# The 5 card problem with 2 prisoners [duplicate]

Note: I found this puzzle on quora. I don't have a solution for it. I couldn't find it referenced using google search.

This time the jailor gives two of his favourite prisoners a chance to escape.

He tells them that, on the following day he would take one of the prisoners to a closed cell which has only a small opening in a wall, large enough for a hand to fit in. The second prisoner would be standing on the other side of the opening outside the cell. He would then give, 5 cards randomly (from a deck of 52 cards) to the prisoner in the cell and then, the prisoner after having a look at all the 5 cards, should return one card back to the jailor and pass on the remaining 4 cards one by one to the second prisoner outside through the hole.

The jailor then comes out to the second prisoner and asks him to name the card which has been returned by the first prisoner. If he names it right, both go scot free!

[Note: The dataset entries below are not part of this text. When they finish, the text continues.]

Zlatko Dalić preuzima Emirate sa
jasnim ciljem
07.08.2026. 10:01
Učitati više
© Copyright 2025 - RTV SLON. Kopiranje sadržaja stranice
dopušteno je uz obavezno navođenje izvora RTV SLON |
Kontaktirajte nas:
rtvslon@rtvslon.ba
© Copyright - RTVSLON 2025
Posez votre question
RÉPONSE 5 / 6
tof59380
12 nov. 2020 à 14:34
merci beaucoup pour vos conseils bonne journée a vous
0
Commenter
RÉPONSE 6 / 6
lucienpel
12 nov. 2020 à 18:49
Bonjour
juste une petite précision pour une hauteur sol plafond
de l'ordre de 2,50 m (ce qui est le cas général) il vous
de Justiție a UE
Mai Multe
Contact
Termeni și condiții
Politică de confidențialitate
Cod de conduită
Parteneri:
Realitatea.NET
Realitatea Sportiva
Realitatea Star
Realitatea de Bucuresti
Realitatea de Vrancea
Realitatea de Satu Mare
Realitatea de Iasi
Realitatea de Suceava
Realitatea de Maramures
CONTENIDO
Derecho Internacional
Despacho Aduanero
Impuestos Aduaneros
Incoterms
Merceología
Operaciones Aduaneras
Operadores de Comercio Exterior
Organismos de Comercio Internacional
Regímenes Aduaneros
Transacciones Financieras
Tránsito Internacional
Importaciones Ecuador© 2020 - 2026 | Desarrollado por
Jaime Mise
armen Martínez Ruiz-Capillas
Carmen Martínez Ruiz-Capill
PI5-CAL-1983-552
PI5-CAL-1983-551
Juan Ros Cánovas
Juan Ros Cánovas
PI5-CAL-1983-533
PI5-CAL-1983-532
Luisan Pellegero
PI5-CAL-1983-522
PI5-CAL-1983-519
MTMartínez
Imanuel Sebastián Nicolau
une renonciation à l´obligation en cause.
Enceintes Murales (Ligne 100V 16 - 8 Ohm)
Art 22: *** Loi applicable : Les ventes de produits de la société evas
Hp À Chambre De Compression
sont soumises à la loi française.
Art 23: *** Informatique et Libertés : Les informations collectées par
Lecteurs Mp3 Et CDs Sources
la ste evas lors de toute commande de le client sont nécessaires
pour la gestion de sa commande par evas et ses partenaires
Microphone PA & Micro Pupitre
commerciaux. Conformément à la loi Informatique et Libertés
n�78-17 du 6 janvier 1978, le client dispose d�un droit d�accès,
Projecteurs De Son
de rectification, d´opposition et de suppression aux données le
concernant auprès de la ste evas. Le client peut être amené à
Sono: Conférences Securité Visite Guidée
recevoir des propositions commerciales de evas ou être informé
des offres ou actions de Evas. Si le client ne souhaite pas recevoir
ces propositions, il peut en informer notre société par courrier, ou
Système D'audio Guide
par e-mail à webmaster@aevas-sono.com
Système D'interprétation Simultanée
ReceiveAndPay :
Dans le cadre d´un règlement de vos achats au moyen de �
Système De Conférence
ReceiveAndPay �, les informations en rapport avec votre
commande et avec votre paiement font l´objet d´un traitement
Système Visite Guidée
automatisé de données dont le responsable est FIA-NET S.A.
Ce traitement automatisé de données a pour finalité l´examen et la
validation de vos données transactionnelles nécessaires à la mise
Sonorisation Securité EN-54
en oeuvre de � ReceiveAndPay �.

Note: The prisoner can take some time before passing the cards, but once he starts he has to pass them quickly in succession. Also, all cards should be passed face-up only!

Now both the prisonsers who share the same cell have one full day to devise a strategy so that no matter who is picked up by the jailor and whichever 5 cards he chooses to give to that prisoner, the second prisoner should name the 5th card correctly after looking at the 4 cards passed on to him. How do they do it?

## marked as duplicate by dmg, Rand al'Thor, A E, leoll2, Community♦May 25 '15 at 11:44

Let $C_1,C_2,C_3,C_4,C_5$ be the five cards. By the pigeonhole principle, two of these must have the same suit, say $C_1$ and $C_2$. (If more than two pairs match in suit, just pick any matching pair.) Consider the value of the cards mod 13 (so that the ace is worth one more than the king but also one less than the 2); then one of these two, say $C_2$, must be worth at most six more than the other.
The first prisoner then chooses $C_1$ and passes the other four cards out to the second prisoner with $C_2$ on top. The difference between the values of $C_1$ and $C_2$, a number between 1 and 6, can be signalled by the order of the bottom three cards, since there are $3!=6$ permutations. Different permutations can be coded by where the least valuable and most valuable of the cards are. Note that the prisoners have to agree beforehand on an order for the suits, so that all 52 cards can be placed in order of value.